* REQUIRED ACTION
Will you write out the data exactly, excluding every picture?

* DATASET EXCERPTS

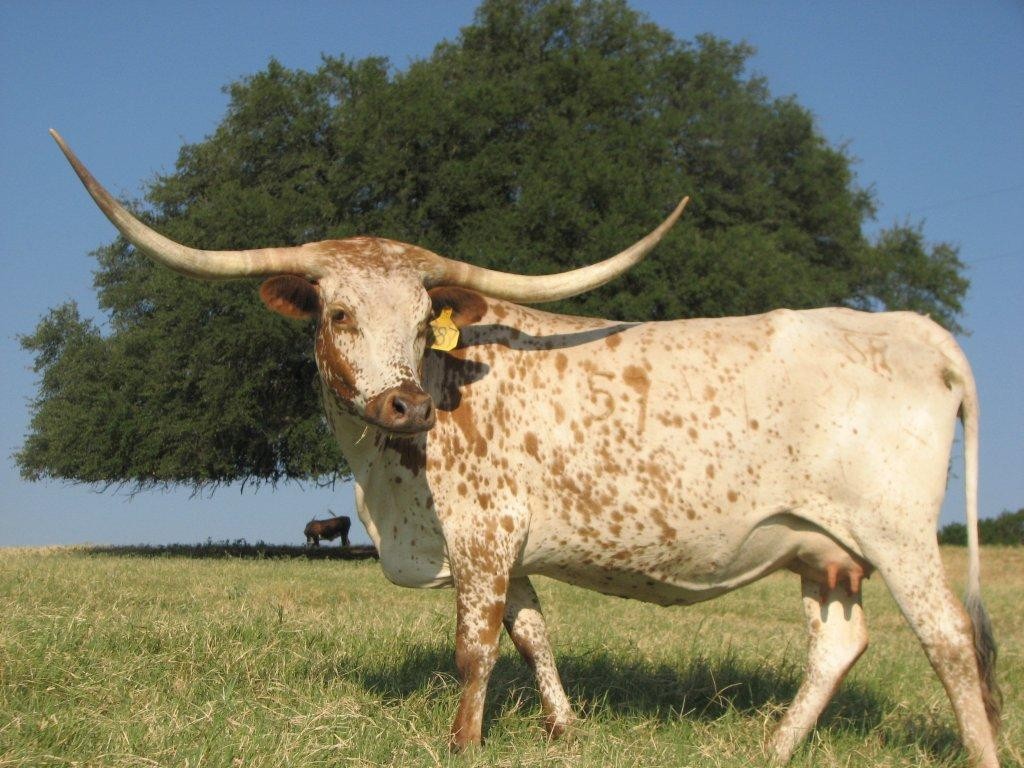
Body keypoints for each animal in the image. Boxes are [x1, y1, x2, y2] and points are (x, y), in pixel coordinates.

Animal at [51, 129, 1001, 766]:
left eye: (418, 320)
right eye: (339, 312)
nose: (401, 401)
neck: (387, 485)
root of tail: (917, 331)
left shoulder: (482, 532)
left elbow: (474, 645)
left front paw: (463, 742)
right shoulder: (512, 546)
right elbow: (533, 633)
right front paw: (562, 727)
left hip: (897, 532)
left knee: (952, 642)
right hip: (823, 547)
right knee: (839, 644)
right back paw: (771, 749)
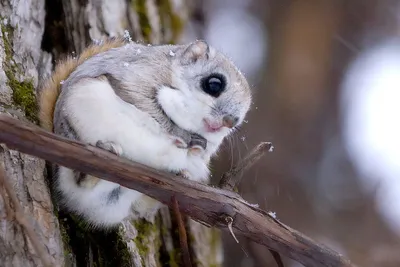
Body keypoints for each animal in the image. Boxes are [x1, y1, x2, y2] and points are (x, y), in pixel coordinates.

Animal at [36, 38, 250, 228]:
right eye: (214, 83)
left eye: (242, 116)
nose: (230, 121)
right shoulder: (139, 77)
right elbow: (147, 105)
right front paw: (183, 135)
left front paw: (194, 151)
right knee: (78, 180)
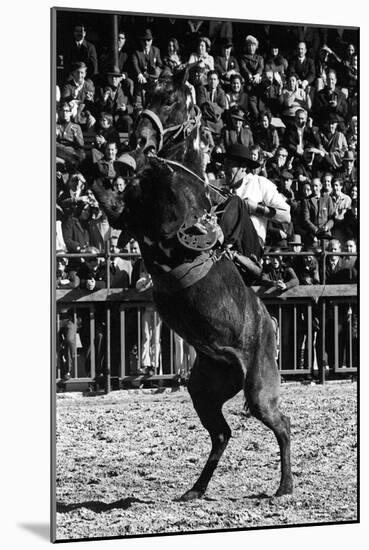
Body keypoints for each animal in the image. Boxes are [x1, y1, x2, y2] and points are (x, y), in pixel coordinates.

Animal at [92, 71, 294, 502]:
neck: (175, 179)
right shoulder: (123, 218)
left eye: (172, 100)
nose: (138, 141)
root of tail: (267, 319)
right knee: (221, 434)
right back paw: (195, 490)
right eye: (150, 94)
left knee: (281, 424)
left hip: (260, 387)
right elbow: (105, 192)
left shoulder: (170, 234)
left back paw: (284, 487)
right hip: (203, 388)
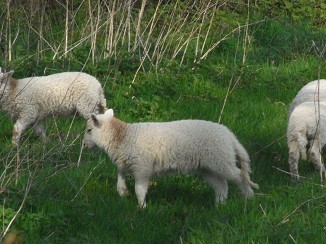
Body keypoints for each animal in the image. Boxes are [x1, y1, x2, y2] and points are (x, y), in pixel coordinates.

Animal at [83, 109, 258, 207]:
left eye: (89, 130)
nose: (84, 144)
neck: (123, 137)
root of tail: (230, 136)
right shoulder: (126, 163)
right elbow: (120, 177)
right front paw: (122, 192)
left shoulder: (142, 167)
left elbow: (140, 190)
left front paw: (142, 207)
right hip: (209, 166)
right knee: (221, 186)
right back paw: (219, 206)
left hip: (222, 159)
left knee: (240, 177)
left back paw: (249, 199)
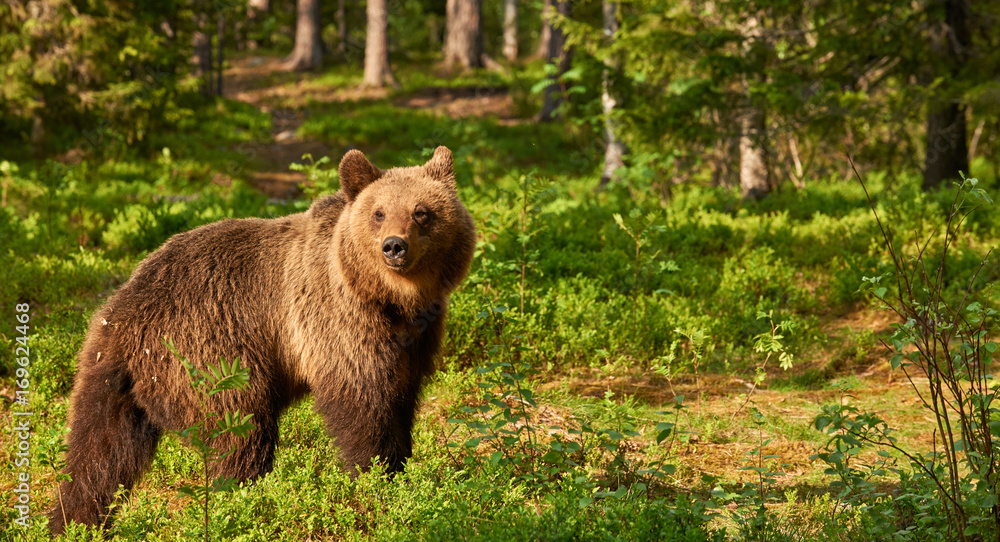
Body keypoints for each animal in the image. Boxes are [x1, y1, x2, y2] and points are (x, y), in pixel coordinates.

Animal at [48, 148, 478, 536]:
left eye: (421, 211)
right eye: (379, 213)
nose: (394, 245)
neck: (392, 299)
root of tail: (122, 311)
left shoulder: (415, 339)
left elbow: (402, 398)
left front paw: (401, 469)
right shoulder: (337, 323)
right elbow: (362, 405)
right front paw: (375, 475)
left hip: (108, 374)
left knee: (98, 451)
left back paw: (72, 522)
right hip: (212, 350)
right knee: (241, 430)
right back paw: (245, 499)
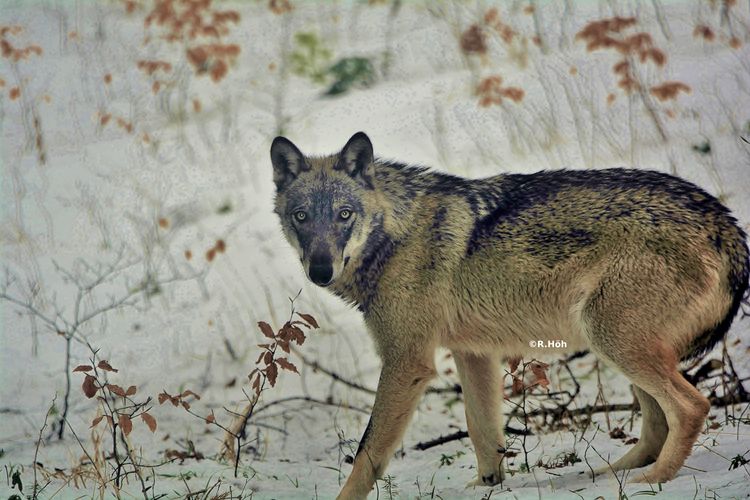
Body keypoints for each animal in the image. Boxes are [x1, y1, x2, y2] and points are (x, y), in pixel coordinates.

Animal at [272, 131, 750, 498]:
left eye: (344, 215)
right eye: (301, 217)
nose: (320, 270)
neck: (397, 234)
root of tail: (728, 226)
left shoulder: (407, 363)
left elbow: (367, 452)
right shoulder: (474, 354)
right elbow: (484, 433)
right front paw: (488, 487)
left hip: (612, 340)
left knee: (691, 407)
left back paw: (650, 482)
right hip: (616, 346)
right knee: (655, 426)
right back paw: (605, 477)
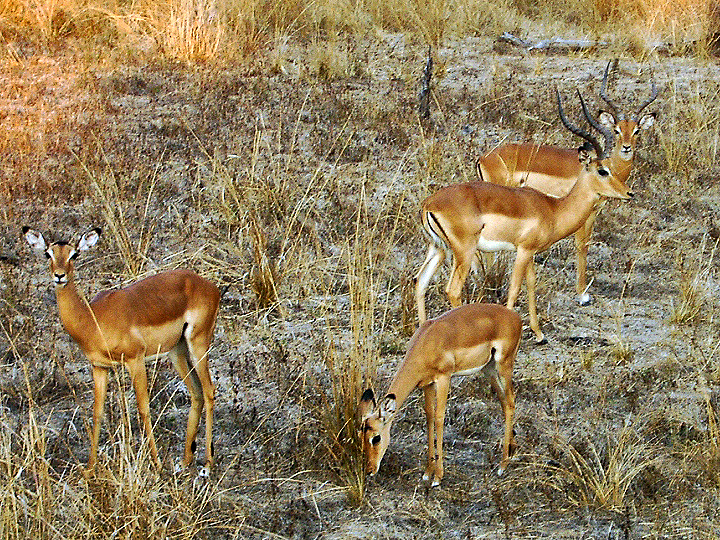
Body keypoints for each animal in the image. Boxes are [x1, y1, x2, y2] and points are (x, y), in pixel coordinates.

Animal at [23, 226, 220, 472]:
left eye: (74, 254)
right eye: (47, 254)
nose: (59, 276)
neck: (92, 318)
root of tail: (210, 286)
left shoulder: (135, 360)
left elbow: (143, 408)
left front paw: (156, 464)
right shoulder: (99, 367)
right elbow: (97, 412)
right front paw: (90, 469)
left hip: (198, 344)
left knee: (209, 390)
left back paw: (208, 463)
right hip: (177, 352)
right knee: (196, 393)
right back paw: (185, 460)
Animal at [359, 303, 521, 487]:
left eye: (376, 438)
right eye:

* TASK RESULT
Body keypoints for each animal in the image. Boxes are [x1, y1, x2, y2] and points are (x, y), in pixel coordinates.

Animal at [51, 129, 1001, 766]:
left eye: (418, 320)
right eye: (339, 312)
nose: (401, 401)
neck: (387, 485)
root of tail: (917, 331)
left shoulder: (482, 532)
left elbow: (474, 645)
left front paw: (463, 742)
right shoulder: (512, 546)
right elbow: (533, 633)
right front paw: (562, 727)
left hip: (897, 532)
left knee: (952, 642)
right hip: (823, 547)
right knee: (839, 644)
right back paw: (771, 749)
Body keypoints for each animal in the image. Boxes are [x1, y1, x2, y2] and points are (x, y), in pixel coordinates.

Animal at [36, 38, 250, 228]:
right eye: (214, 83)
left eye: (242, 116)
nose: (230, 121)
right shoulder: (139, 77)
right elbow: (147, 105)
right front paw: (183, 135)
left front paw: (194, 151)
right knee: (78, 180)
Body keypoints for each animal in the image. Boxes are [x1, y1, x2, y2] and points are (x, y), in pixel coordinates.

Animal at [92, 71, 294, 502]:
neck: (175, 179)
right shoulder: (123, 218)
left eye: (172, 100)
nose: (138, 141)
root of tail: (267, 319)
right knee: (221, 434)
right back paw: (195, 490)
right eye: (150, 94)
left knee: (281, 424)
left hip: (260, 387)
right elbow: (105, 192)
left shoulder: (170, 234)
left back paw: (284, 487)
right hip: (203, 388)
Body keypoints for each animal in the image. Boxes are [x1, y1, x2, y2] and points are (x, y), in pixel coordinates.

Animal at [83, 109, 258, 207]:
left eye: (89, 130)
nose: (84, 144)
neck: (123, 137)
root of tail: (230, 136)
right shoulder: (126, 163)
right elbow: (120, 177)
right front paw: (122, 192)
left shoulder: (142, 167)
left elbow: (140, 190)
left front paw: (142, 207)
right hip: (209, 166)
right knee: (221, 186)
right back paw: (219, 206)
left hip: (222, 159)
left knee: (240, 177)
left back paw: (249, 199)
Body keypoints for each animal in the image. Boxes are [x1, y1, x2, y2] and points are (x, y), in pixel coordinates.

Animal at [48, 148, 478, 536]:
left eye: (421, 211)
right eye: (379, 213)
nose: (394, 245)
neck: (392, 299)
root of tail: (122, 311)
left shoulder: (415, 339)
left elbow: (402, 398)
left front paw: (401, 469)
right shoulder: (337, 323)
right elbow: (362, 405)
right front paw: (375, 475)
left hip: (108, 374)
left knee: (98, 451)
left back paw: (72, 522)
right hip: (212, 350)
right knee: (241, 430)
right back paw: (245, 499)
Body keypoints for each animal in the image. Boxes are [x1, y1, x2, y2] and points are (x, y), in pixel coordinates.

Animal at [272, 131, 750, 498]:
left eye: (344, 215)
right eye: (301, 217)
nose: (320, 270)
neck: (397, 234)
root of tail: (728, 226)
left shoulder: (407, 363)
left elbow: (367, 452)
right shoulder: (474, 354)
right elbow: (484, 433)
right front paw: (488, 487)
left hip: (612, 340)
left knee: (691, 407)
left back paw: (650, 482)
right hip: (616, 346)
right knee: (655, 426)
right back paw: (605, 477)
Body keypoints for each animal in the image. Boxes are [x1, y1, x2, y2] and points are (x, y), in pixel coordinates.

Animal at [23, 226, 220, 472]:
left eye: (74, 254)
right eye: (47, 254)
nose: (59, 276)
neck: (92, 318)
root of tail: (210, 286)
left shoulder: (135, 360)
left elbow: (143, 408)
left front paw: (156, 464)
right shoulder: (99, 367)
right elbow: (97, 412)
right front paw: (90, 469)
left hip: (198, 344)
left knee: (209, 390)
left back paw: (208, 463)
right hip: (177, 352)
right knee: (196, 393)
right back paw: (185, 460)
Animal at [359, 303, 521, 487]:
left eye: (376, 438)
right eye:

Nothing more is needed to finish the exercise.